Excerpt:

* * * * * * *

Miscellaneous Functions
Coalesce
Returns the first non-null argument if exists. Otherwise, null.
Input Parameters:
arg0:columns representing expressions.
Output Type Integer Column Configuration Parameters No Returns Returns the first non-null argument if exists. Otherwise, null. Throws Application Exception
Use Case:
coalesce(Column… arg0)
Example:
coalesce(NULL, 1, NULL) will return 1
from_json
Returns a struct value with the given jsonStr and schema.
Input Parameters:
arg0: The Json string column.
arg1: The schema column.
arg2: The properties map.
Configuration Parameters No Returns Returns the struct value. Throws Application Exception
Use Case:
from_json(Column arg0, Column arg1, Object arg2)
Example:
from_json(‘{“a”:1, “b”:0.8}’, ‘a INT, b DOUBLE’) will return {“a”:1, “b”:0.8} and from_json(‘{“time”:“26/08/2015”}’, ‘time Timestamp’, map(‘timestampFormat’, ’dd/MM/yyyy’))will return {“time”:“2015-08-26 00:00:00.0”}
hash
Returns a hash value of the arguments.
Input Parameters:
arg0:The columns for which hash to be calculated.

* * * * * * *

Source information:
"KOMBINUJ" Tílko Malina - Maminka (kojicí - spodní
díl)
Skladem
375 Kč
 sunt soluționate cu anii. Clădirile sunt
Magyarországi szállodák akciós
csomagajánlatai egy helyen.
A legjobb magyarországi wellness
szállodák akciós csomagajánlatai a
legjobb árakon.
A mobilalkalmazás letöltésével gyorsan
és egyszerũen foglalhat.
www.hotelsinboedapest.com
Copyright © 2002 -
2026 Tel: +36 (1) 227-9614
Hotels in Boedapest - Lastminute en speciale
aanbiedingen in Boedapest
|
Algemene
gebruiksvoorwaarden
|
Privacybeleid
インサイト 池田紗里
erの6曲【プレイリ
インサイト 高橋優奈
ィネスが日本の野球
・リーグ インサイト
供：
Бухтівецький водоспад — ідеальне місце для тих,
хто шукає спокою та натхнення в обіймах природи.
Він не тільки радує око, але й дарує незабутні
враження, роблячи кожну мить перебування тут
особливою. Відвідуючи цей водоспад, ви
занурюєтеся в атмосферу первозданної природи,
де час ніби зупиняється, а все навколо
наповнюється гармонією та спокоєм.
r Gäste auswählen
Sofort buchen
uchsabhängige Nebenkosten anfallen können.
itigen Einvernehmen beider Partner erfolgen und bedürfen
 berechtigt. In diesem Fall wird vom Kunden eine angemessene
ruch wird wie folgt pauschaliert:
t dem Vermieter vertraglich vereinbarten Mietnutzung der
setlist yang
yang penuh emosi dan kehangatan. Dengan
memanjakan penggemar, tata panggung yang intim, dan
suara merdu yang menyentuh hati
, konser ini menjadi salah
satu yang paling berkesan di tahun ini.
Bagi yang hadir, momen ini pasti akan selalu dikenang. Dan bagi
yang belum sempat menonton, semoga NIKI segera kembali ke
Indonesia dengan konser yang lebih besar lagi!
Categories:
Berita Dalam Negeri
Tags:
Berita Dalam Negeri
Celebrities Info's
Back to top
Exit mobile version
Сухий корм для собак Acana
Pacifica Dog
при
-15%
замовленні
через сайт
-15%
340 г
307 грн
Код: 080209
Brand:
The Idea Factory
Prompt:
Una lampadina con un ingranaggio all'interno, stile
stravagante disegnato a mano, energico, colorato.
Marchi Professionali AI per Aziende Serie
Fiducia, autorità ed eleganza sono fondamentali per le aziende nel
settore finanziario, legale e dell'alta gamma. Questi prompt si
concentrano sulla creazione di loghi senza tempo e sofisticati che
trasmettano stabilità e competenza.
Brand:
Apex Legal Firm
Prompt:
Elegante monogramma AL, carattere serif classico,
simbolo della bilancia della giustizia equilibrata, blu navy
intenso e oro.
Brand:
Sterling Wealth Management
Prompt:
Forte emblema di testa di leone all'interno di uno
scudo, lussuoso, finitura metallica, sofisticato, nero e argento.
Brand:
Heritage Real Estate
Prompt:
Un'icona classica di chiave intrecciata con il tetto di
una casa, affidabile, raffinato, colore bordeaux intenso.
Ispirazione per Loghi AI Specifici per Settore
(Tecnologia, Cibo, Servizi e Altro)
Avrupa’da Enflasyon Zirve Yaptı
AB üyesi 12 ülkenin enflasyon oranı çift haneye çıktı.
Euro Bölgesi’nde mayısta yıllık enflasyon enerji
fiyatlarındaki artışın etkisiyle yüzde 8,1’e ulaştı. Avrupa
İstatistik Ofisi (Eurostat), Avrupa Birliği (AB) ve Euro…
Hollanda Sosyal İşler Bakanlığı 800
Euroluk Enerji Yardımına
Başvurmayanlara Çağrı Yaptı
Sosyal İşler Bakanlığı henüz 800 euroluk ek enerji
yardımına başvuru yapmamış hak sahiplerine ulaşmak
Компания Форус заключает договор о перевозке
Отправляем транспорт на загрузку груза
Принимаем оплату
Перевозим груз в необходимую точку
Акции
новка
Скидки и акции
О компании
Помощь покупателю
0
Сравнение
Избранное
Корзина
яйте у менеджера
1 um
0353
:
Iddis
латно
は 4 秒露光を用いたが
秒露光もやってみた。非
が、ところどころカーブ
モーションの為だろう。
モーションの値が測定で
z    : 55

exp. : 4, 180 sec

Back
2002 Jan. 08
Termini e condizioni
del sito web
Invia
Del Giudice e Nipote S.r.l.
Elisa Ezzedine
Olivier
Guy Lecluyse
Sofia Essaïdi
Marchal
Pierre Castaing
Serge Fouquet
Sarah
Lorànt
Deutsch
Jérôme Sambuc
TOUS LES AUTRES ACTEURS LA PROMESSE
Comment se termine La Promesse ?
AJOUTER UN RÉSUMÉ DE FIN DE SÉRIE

* * * * * * *

Prompt:
Extend the miscellaneous functions reference from its final line, "arg0:The columns for which hash to be calculated." The records are drawn from a source unrelated to the functions reference.

Result for this task:
Configuration Parameters No Returns Returns a hash value of the arguments. Throws Application Exception
Use Case:
hash(Column… arg0)
Example:
hash(‘Spark’, array(123), 2) will return -1321691492
input_file_name
Returns the name of the file being read, or empty string if not available.
Configuration Parameters No Returns Returns the name of the file being read, or empty string if not available. Throws Application Exception
Use Case:
input_file_name()
Example:
input_file_name() - will return the name of the file being read
map
Creates a map with the given key/value pairs.
Input Parameters:
arg0:The columns for key and value.
Configuration Parameters No Returns Returns the map. Throws Application Exception
Use Case:
map(Column… arg0)
Example:
map(1.0, ‘2’, 3.0, ‘4’) will return {1.0:“2”,3.0:“4”}
map_concat
Returns the union of all the given maps
Input Parameters:
arg0:The map columns.
Configuration Parameters No Returns Returns the union of all the given maps. Throws Application Exception
Use Case:
map_concat(Column… arg0)
Example:
map_concat(map(1, ‘a’, 2, ‘b’), map(2, ‘c’, 3, ‘d’)) will return {1:“a”,2:“c”,3:“d”}
map_from_arrays
Creates a map with a pair of the given key/value arrays. All elements in keys should not be null.
Input Parameters:
arg0:Array of keys.
arg1:Array of values.
Configuration Parameters No Returns Returns the map. Throws Application Exception
Use Case:
map_from_arrays(Column arg0, Column arg1)
Example:
map_from_arrays(array(1.0, 3.0), array(‘2’, ‘4’)) will return {1.0:“2”,3.0:“4”}
map_from_entries
Returns a map created from the given array of entries.
Input Parameters:
arg0:Array of entries.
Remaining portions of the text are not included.